Go through the lines below and copy each one that holds the string "Internet".

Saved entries
%%

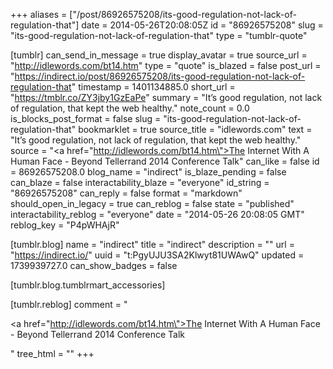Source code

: +++
aliases = ["/post/86926575208/its-good-regulation-not-lack-of-regulation-that"]
date = 2014-05-26T20:08:05Z
id = "86926575208"
slug = "its-good-regulation-not-lack-of-regulation-that"
type = "tumblr-quote"

[tumblr]
can_send_in_message = true
display_avatar = true
source_url = "http://idlewords.com/bt14.htm"
type = "quote"
is_blazed = false
post_url = "https://indirect.io/post/86926575208/its-good-regulation-not-lack-of-regulation-that"
timestamp = 1401134885.0
short_url = "https://tmblr.co/ZY3jby1GzEaPe"
summary = "It’s good regulation, not lack of regulation, that kept the web healthy."
note_count = 0.0
is_blocks_post_format = false
slug = "its-good-regulation-not-lack-of-regulation-that"
bookmarklet = true
source_title = "idlewords.com"
text = "It&rsquo;s good regulation, not lack of regulation, that kept the web healthy."
source = "<a href=\"http://idlewords.com/bt14.htm\">The Internet With A Human Face - Beyond Tellerrand 2014 Conference Talk</a>"
can_like = false
id = 86926575208.0
blog_name = "indirect"
is_blaze_pending = false
can_blaze = false
interactability_blaze = "everyone"
id_string = "86926575208"
can_reply = false
format = "markdown"
should_open_in_legacy = true
can_reblog = false
state = "published"
interactability_reblog = "everyone"
date = "2014-05-26 20:08:05 GMT"
reblog_key = "P4pWHAjR"

[tumblr.blog]
name = "indirect"
title = "indirect"
description = ""
url = "https://indirect.io/"
uuid = "t:PgyUJU3SA2Klwyt81UWAwQ"
updated = 1739939727.0
can_show_badges = false

[tumblr.blog.tumblrmart_accessories]

[tumblr.reblog]
comment = "<p><a href=\"http://idlewords.com/bt14.htm\">The Internet With A Human Face - Beyond Tellerrand 2014 Conference Talk</a></p>"
tree_html = ""
+++
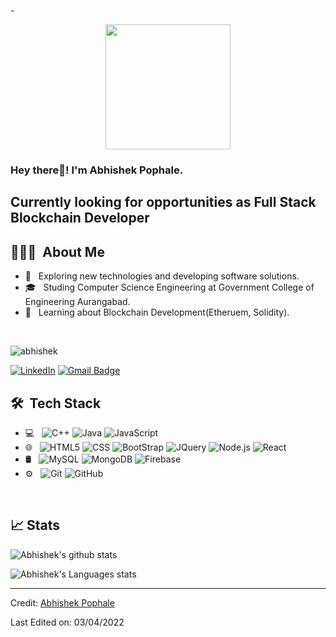 -<p align="center">
  <img src="https://github.com/thompsonemerson/thompsonemerson/raw/master/cover-thompson.png" height="200"/>
</p>

<h3> Hey there👋! I'm Abhishek Pophale.</h2>
<h2> Currently looking for opportunities as Full Stack Blockchain Developer </h2>

## 👨🏻‍💻 &nbsp;About Me 

- 🤔 &nbsp; Exploring new technologies and developing software solutions.
- 🎓 &nbsp; Studing Computer Science Engineering at Government College of Engineering Aurangabad.
- 💼 &nbsp; Learning about Blockchain Development(Etheruem, Solidity).

<br>
<p align="left"> <img src="https://komarev.com/ghpvc/?username=abhi-04&label=Profile%20views&color=0e75b6&style=flat" alt="abhishek" /> </p>

[![LinkedIn](https://img.shields.io/badge/-abhishek%20pophale-blue?style=plastic&logo=linkedin&logoColor=white&link=https://www.linkedin.com/in/abhishek-pophale/)](https://www.linkedin.com/in/abhishek-pophale/)
[![Gmail Badge](https://img.shields.io/badge/-abhisheklpophale123@gmail.com-c14438?style=flat-square&logo=Gmail&logoColor=white&link=mailto:abhisheklpophale123@gmail.com)](mailto:abhisheklpophale123@gmail.com)


## 🛠 &nbsp;Tech Stack

- 💻 &nbsp;
  ![C++](https://img.shields.io/badge/-C++-333333?style=flat&logo=C%2B%2B&logoColor=00599C)
  ![Java](https://img.shields.io/badge/-Java-333333?style=flat&logo=Java&logoColor=007396)
  ![JavaScript](https://img.shields.io/badge/-JavaScript-333333?style=flat&logo=javascript)
- 🌐 &nbsp;
  ![HTML5](https://img.shields.io/badge/-HTML5-333333?style=flat&logo=HTML5)
  ![CSS](https://img.shields.io/badge/-CSS-333333?style=flat&logo=CSS3&logoColor=1572B6)
  ![BootStrap](https://img.shields.io/badge/-BootStrap-333333?style=flat&logo=bootstrap&logoColor=1572B6)
  ![JQuery](https://img.shields.io/badge/-JQuery-333333?style=flat&logo=jquery)
  ![Node.js](https://img.shields.io/badge/-Node.js-333333?style=flat&logo=node.js)
  ![React](https://img.shields.io/badge/-React-333333?style=flat&logo=react)
- 🛢 &nbsp;
  ![MySQL](https://img.shields.io/badge/-MySQL-333333?style=flat&logo=mysql)
  ![MongoDB](https://img.shields.io/badge/-MongoDB-333333?style=flat&logo=mongodb)
  ![Firebase](https://img.shields.io/badge/-Firebase-333333?style=flat&logo=firebase)
- ⚙️ &nbsp;
  ![Git](https://img.shields.io/badge/-Git-333333?style=flat&logo=git)
  ![GitHub](https://img.shields.io/badge/-GitHub-333333?style=flat&logo=github)
  

<br/>

## 📈 Stats

![Abhishek's github stats](https://github-readme-stats.vercel.app/api?username=abhi-04&hide=["issues"]&show_icons=true&line_height=30)

![Abhishek's Languages stats](https://github-readme-stats.vercel.app/api/top-langs/?username=abhi-04&theme=buefy&layout=compact&langs_count=10)

----
Credit: [Abhishek Pophale](https://github.com/abhi-04)

Last Edited on: 03/04/2022

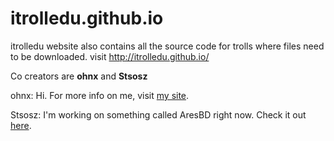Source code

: itrolledu.github.io
===================

itrolledu website
also contains all the source code for trolls where files need to be downloaded.
visit http://itrolledu.github.io/

Co creators are **ohnx** and **Stsosz**

ohnx: Hi. For more info on me, visit [my site](http://ohnx.github.io/).

Stsosz: I'm working on something called AresBD right now. Check it out [here](https://gitlab.stsosz.io/Stsosz/aresbd).
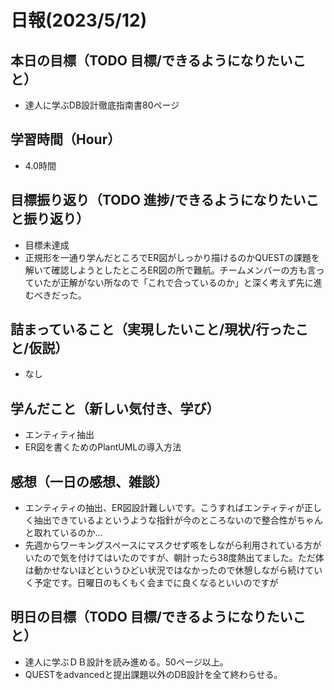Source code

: # 日報(2023/5/12)

## 本日の目標（TODO 目標/できるようになりたいこと）

- 達人に学ぶDB設計徹底指南書80ページ

## 学習時間（Hour）
- 4.0時間

## 目標振り返り（TODO 進捗/できるようになりたいこと振り返り）
- 目標未達成
- 正規形を一通り学んだところでER図がしっかり描けるのかQUESTの課題を解いて確認しようとしたところER図の所で難航。チームメンバーの方も言っていたが正解がない所なので「これで合っているのか」と深く考えず先に進むべきだった。

## 詰まっていること（実現したいこと/現状/行ったこと/仮説）

- なし


## 学んだこと（新しい気付き、学び）

- エンティティ抽出
- ER図を書くためのPlantUMLの導入方法

## 感想（一日の感想、雑談）

- エンティティの抽出、ER図設計難しいです。こうすればエンティティが正しく抽出できているよというような指針が今のところないので整合性がちゃんと取れているのか…
- 先週からワーキングスペースにマスクせず咳をしながら利用されている方がいたので気を付けてはいたのですが、朝計ったら38度熱出てました。ただ体は動かせないほどというひどい状況ではなかったので休憩しながら続けていく予定です。日曜日のもくもく会までに良くなるといいのですが
## 明日の目標（TODO 目標/できるようになりたいこと）

- 達人に学ぶＤＢ設計を読み進める。50ページ以上。
- QUESTをadvancedと提出課題以外のDB設計を全て終わらせる。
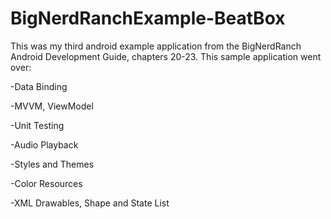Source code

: # BigNerdRanchExample-BeatBox


This was my third android example application from the BigNerdRanch Android Development Guide, chapters 20-23. This sample application went over:

-Data Binding 

-MVVM, ViewModel

-Unit Testing

-Audio Playback

-Styles and Themes

-Color Resources

-XML Drawables, Shape and State List 
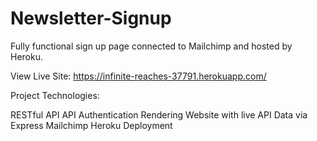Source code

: # Newsletter-Signup
Fully functional sign up page connected to Mailchimp and hosted by Heroku. 


View Live Site: https://infinite-reaches-37791.herokuapp.com/

Project Technologies:

RESTful API
API Authentication
Rendering Website with live API Data via Express
Mailchimp
Heroku Deployment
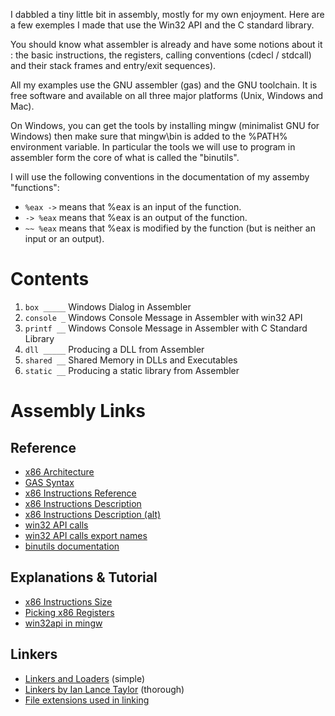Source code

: I dabbled a tiny little bit in assembly, mostly for my own enjoyment. Here are a
few exemples I made that use the Win32 API and the C standard library.

You should know what assembler is already and have some notions about it : the
basic instructions, the registers, calling conventions (cdecl / stdcall) and
their stack frames and entry/exit sequences).

All my examples use the GNU assembler (gas) and the GNU toolchain. It is free
software and available on all three major platforms (Unix, Windows and Mac).

On Windows, you can get the tools by installing mingw (minimalist GNU for
Windows) then make sure that mingw\bin is added to the %PATH% environment
variable. In particular the tools we will use to program in assembler form the
core of what is called the "binutils".

I will use the following conventions in the documentation of my assemby
"functions":

- `%eax ->` means that %eax is an input of the function.
- `-> %eax` means that %eax is an output of the function.
- `~~ %eax` means that %eax is modified by the function
    (but is neither an input or an output).

Contents
================================================================================

1. `box _____` Windows Dialog in Assembler
2. `console _` Windows Console Message in Assembler with win32 API
3. `printf __` Windows Console Message in Assembler with C Standard Library
4. `dll _____` Producing a DLL from Assembler
5. `shared __` Shared Memory in DLLs and Executables
6. `static __` Producing a static library from Assembler

Assembly Links
================================================================================

Reference
--------------------------------------------------------------------------------

- [x86 Architecture](http://en.wikibooks.org/wiki/X86_Assembly/X86_Architecture)
- [GAS Syntax](http://en.wikibooks.org/wiki/X86_Assembly/GAS_Syntax)
- [x86 Instructions Reference](http://ref.x86asm.net/)
- [x86 Instructions Description](http://home.comcast.net/~fbui/intel.html)
- [x86 Instructions Description (alt)](http://home.myfairpoint.net/fbkotler/nasmdocc.html)
- [win32 API calls](http://msdn.microsoft.com/en-us/windows/ff404219)
- [win32 API calls export names](http://homepage.mac.com/randyhyde/webster.cs.ucr.edu/Win32Asm/win32API.html)
- [binutils documentation](http://sourceware.org/binutils/)

Explanations & Tutorial
--------------------------------------------------------------------------------

- [x86 Instructions Size](http://www.swansontec.com/sintel.html)
- [Picking x86 Registers](http://www.swansontec.com/sregisters.html)
- [win32api in mingw](http://uglyhunk.in/articles/assembly/)

Linkers
--------------------------------------------------------------------------------

- [Linkers and Loaders](http://www.linuxjournal.com/article/6463) (simple)
- [Linkers by Ian Lance Taylor](http://www.airs.com/blog/index.php?s=linkers)
  (thorough)
- [File extensions used in linking](http://stackoverflow.com/questions/6422478/linking-a-lib-and-def-files)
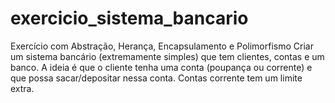 # exercicio_sistema_bancario
Exercício com Abstração, Herança, Encapsulamento e Polimorfismo Criar um sistema bancário (extremamente simples) que tem clientes, contas e um banco. A ideia é que o cliente tenha uma conta (poupança ou corrente) e que possa sacar/depositar nessa conta. Contas corrente tem um limite extra.
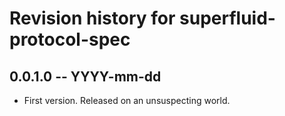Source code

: # Revision history for superfluid-protocol-spec

## 0.0.1.0 -- YYYY-mm-dd

-   First version. Released on an unsuspecting world.
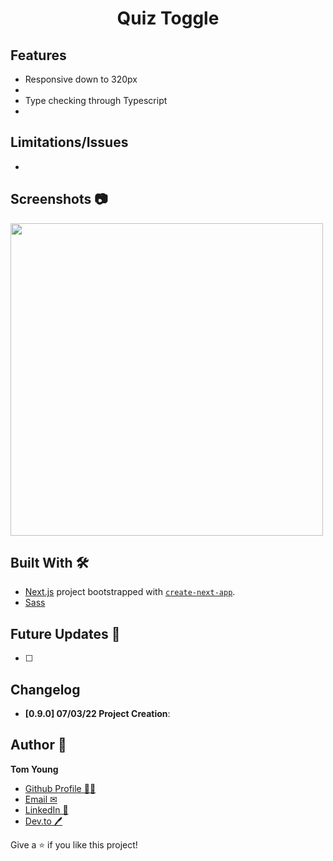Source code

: <h1 align="center">Quiz Toggle</h1>

## Features

- Responsive down to 320px
-
- Type checking through Typescript
-

## Limitations/Issues

-

## Screenshots 📷

<p float="left">
  <img src="./screenshots/screenshot-GIF-desktop.gif" width="500px">
<!--   <img src="./screenshots/screenshot-mobile.png" width="300px"> -->
</p>

## Built With 🛠

- [Next.js](https://nextjs.org/) project bootstrapped with [`create-next-app`](https://github.com/vercel/next.js/tree/canary/packages/create-next-app).
- [Sass](https://sass-lang.com/)

## Future Updates 🎁

- [ ]

## Changelog

- **[0.9.0] 07/03/22 Project Creation**:

## Author 🧑

**Tom Young**

- [Github Profile 👨‍💻](https://github.com/TheThomasY)
- [Email ✉](mailto:tomyoungdev@gmail.com?subject=Hi 'Hi!')
- [LinkedIn 💼](https://www.linkedin.com/in/tom-young5555/)
- [Dev.to 🖊](https://dev.to/thetomy)

Give a ⭐️ if you like this project!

%%

[FINISHED TASK]:
source = "<a href=\"http://idlewords.com/bt14.htm\">The Internet With A Human Face - Beyond Tellerrand 2014 Conference Talk</a>"
comment = "<p><a href=\"http://idlewords.com/bt14.htm\">The Internet With A Human Face - Beyond Tellerrand 2014 Conference Talk</a></p>"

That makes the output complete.